#### Consigne a
Recopiez à l'identique les lignes des entrées, en commençant par celle qui contient "scientific name: Nephrolepis 'Dissecta'" et en allant jusqu'à la fin des entrées, bornes incluses.

#### Passage retenu
━━━━━━━━━━━━━━━━
Écrit par : L'aigre de mots | 09/01/2014
Mais assimiler même analogiquement lettrisme et art brut, ça ne me viendrait pas à l'idée.
La folie littéraire et les écrits bruts ne sont pas non plus à mettre sur le même plan, je crois qu'André Blavier s'en est expliqué. L'analogie en ce qui les concerne se limiterait au fait que dans les deux cas, il faut, pour qu'on en entende parler, qu'il y ait un médiateur, un Queneau-Blavier, un Thévoz.
Vous faisiez usage dans le début de votre commentaire d'une conception élastique de l'art brut. Moi, je me réfère de plus en plus à la "catégorisation usuelle" comme vous dites, pour résister aux entreprises actuelles de manipulation du corpus et de la notion à des fins de récupération par le marché de l'art de la puissance authentique des formes d'expression brutes que l'art contemporain et ses thuriféraires voudraient vampiriser pour se refaire la cerise. Mettre en parallèle art brut et tel ou tel champ de la créativité artistique plus ou moins excentrique contribue à accroître la confusion grandissante actuelle à propos de l'art brut et diminue son pouvoir de subversion dans la culture.
L'art brut est un ensemble de pratiques et d’œuvres qui se situent hors du champ de l'art, du spectacle de l'art, c'est un ensemble qui se trouve inscrit au cœur de la vie quotidienne. C'est une remise en question profonde de l'usage social de l'art. En mélangeant l'art brut avec les autres corpus artistiques, par analogie ou par fusionnement, on brouille ce message subversif. Or, j'y tiens à ce message. Pardonnez-moi de me montrer donc si sévèrissime sur le sujet...
Écrit par : Le sciapode | 10/01/2014
Ben alors, avec le Sciapode ça rigole pas. Même l'humour de l'aigre ne parvient pas à le dérider...
Écrit par : Félicie Corvisart | 10/01/2014
Effectivement.
Écrit par : Le sciapode | 12/01/2014
Je suis tout à fait d'accord avec vous M. Sciapode !
Mon intention n'était pas d'élasticiser un terme que d'aucuns voudrait plus malléable. (Je pense à ce Jean-Jacques-Rousseau-cinéaste qui s'auto-proclame, par-ci cinéaste de l'absurde, par-là cinéaste brut !)
━━━━━━━━━━━━━━━━
#### Les entrées
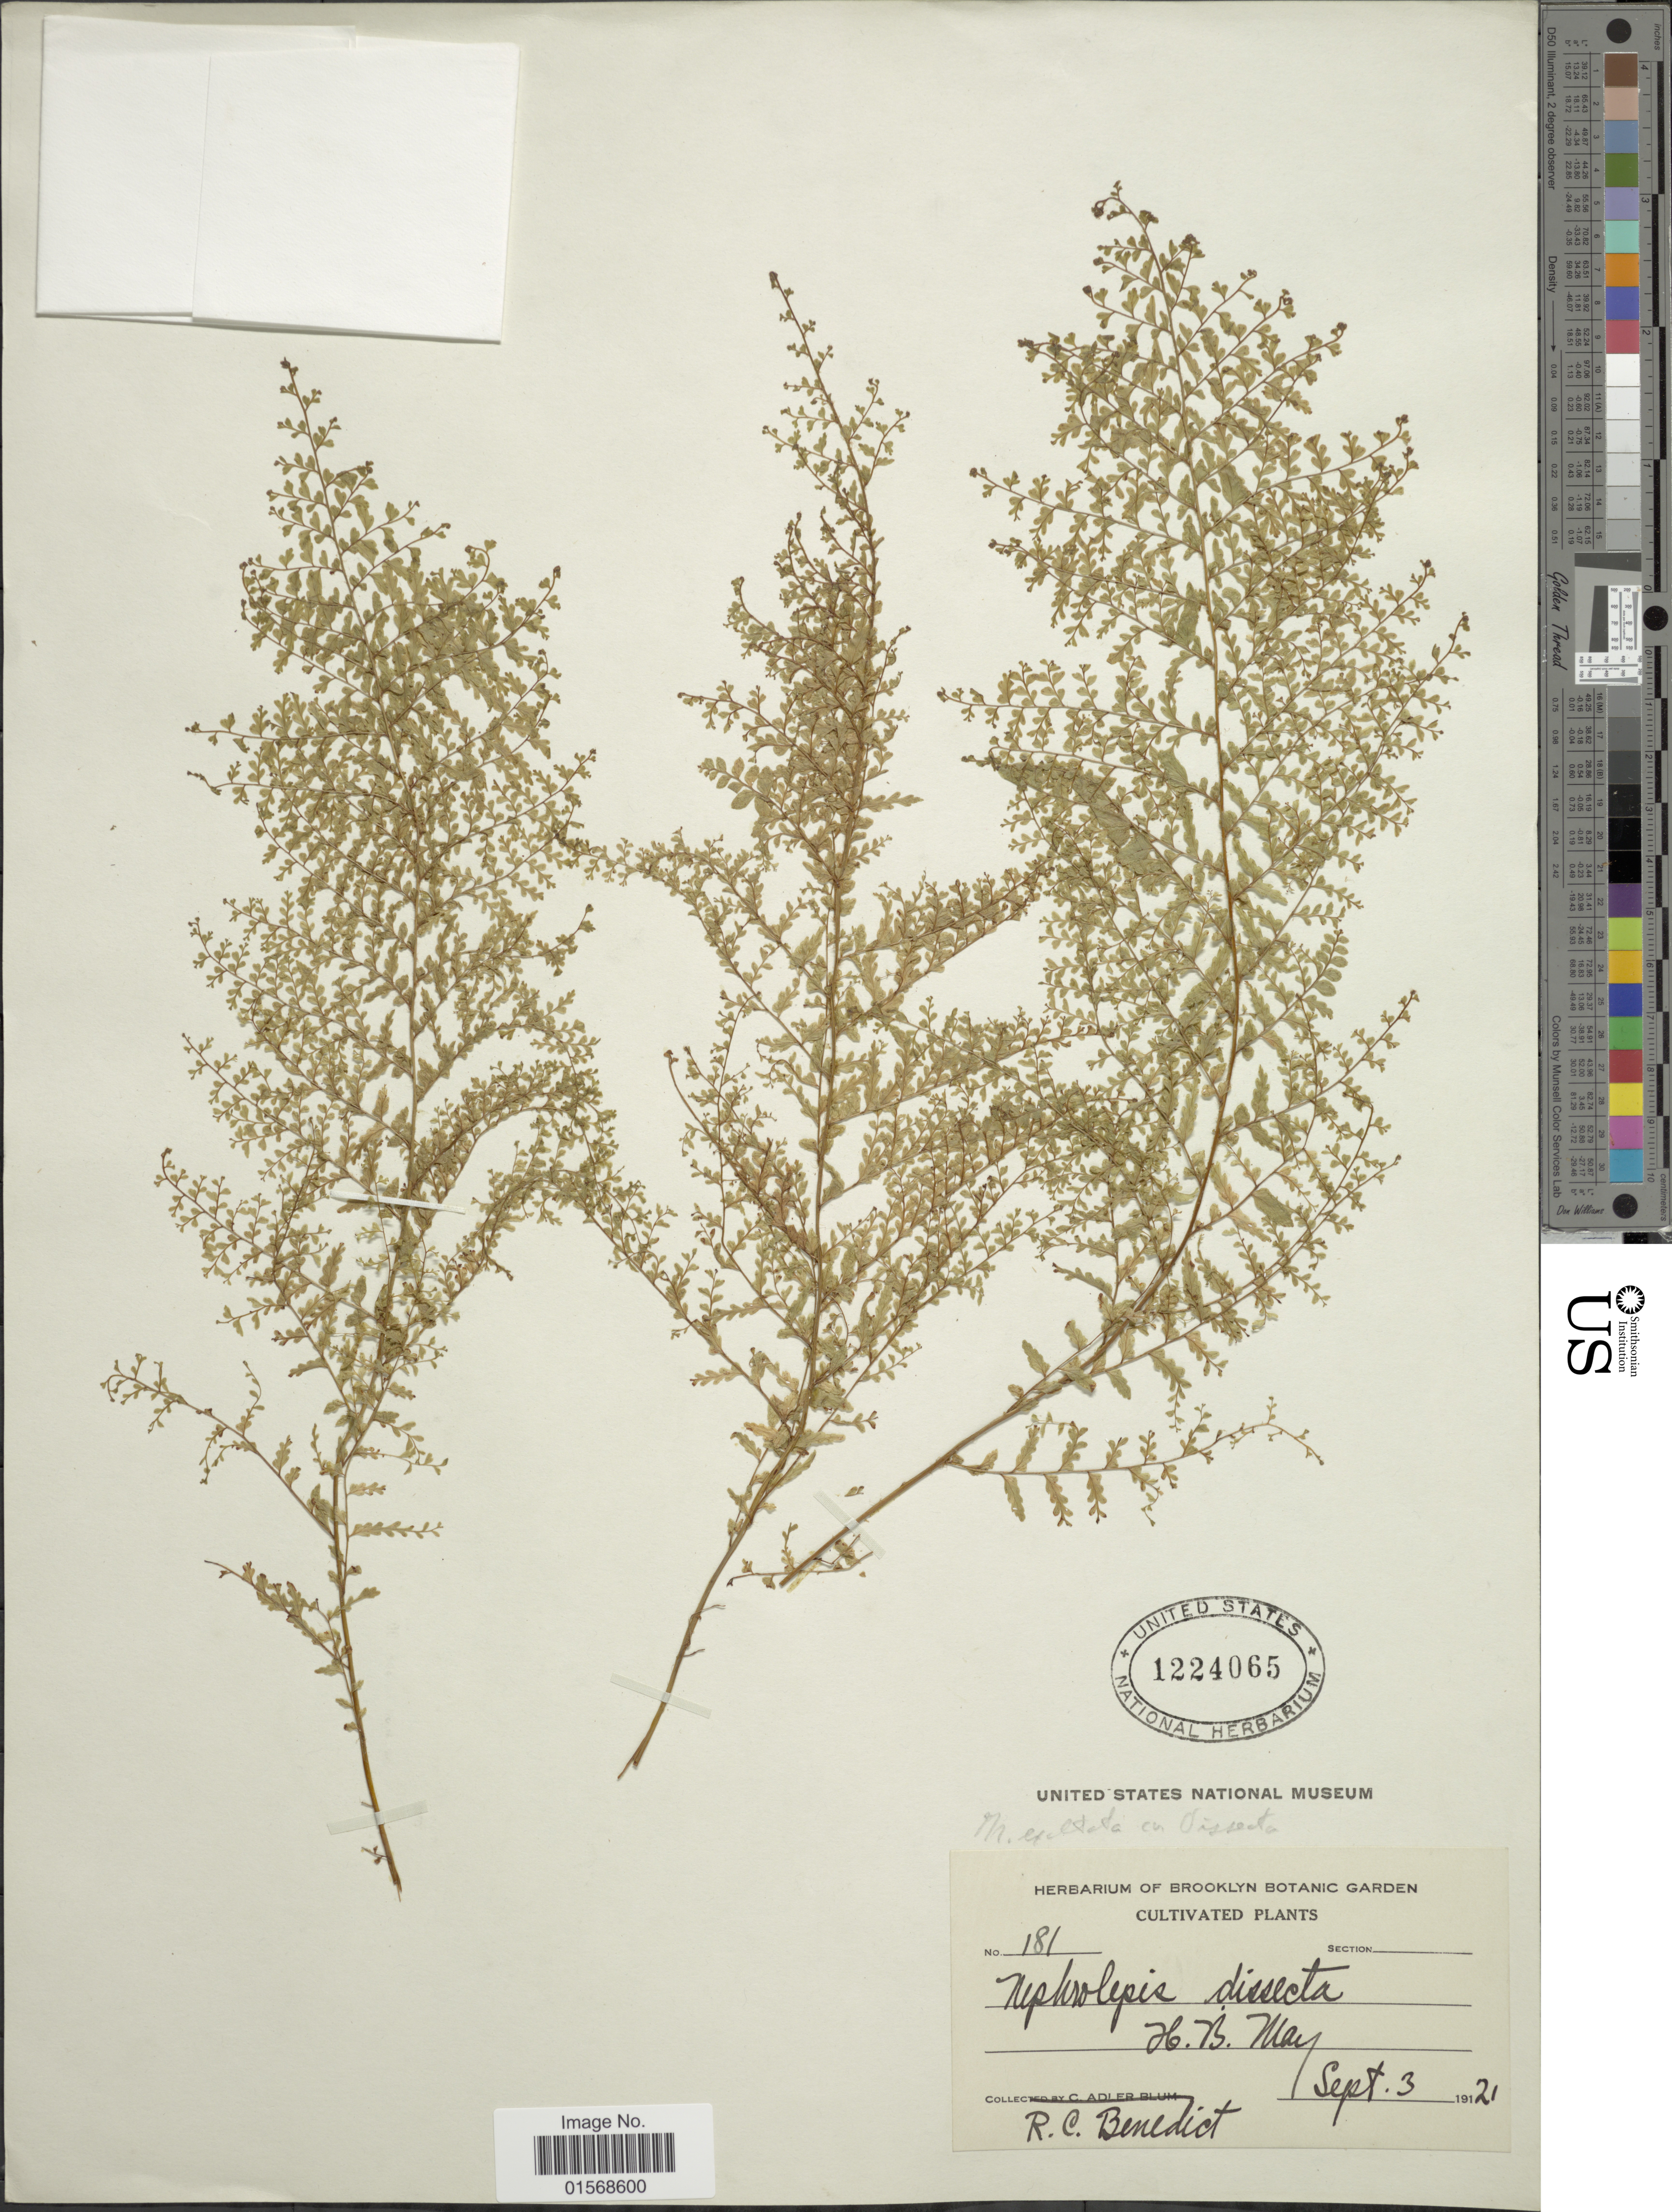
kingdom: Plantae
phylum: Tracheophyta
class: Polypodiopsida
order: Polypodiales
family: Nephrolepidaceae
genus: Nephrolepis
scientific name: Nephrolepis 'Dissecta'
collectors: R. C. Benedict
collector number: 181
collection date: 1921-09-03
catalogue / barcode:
━━━━━━━━━━━━━━━━
#### Consigne b
Dans le passage sur l'art brut, relevez chacun des noms qui suivent « Écrit par : », sans les répéter.

#### Résultat final a
scientific name: Nephrolepis 'Dissecta'
collectors: R. C. Benedict
collector number: 181
collection date: 1921-09-03
catalogue / barcode:

#### Résultat final b
L'aigre de mots, Le sciapode, Félicie Corvisart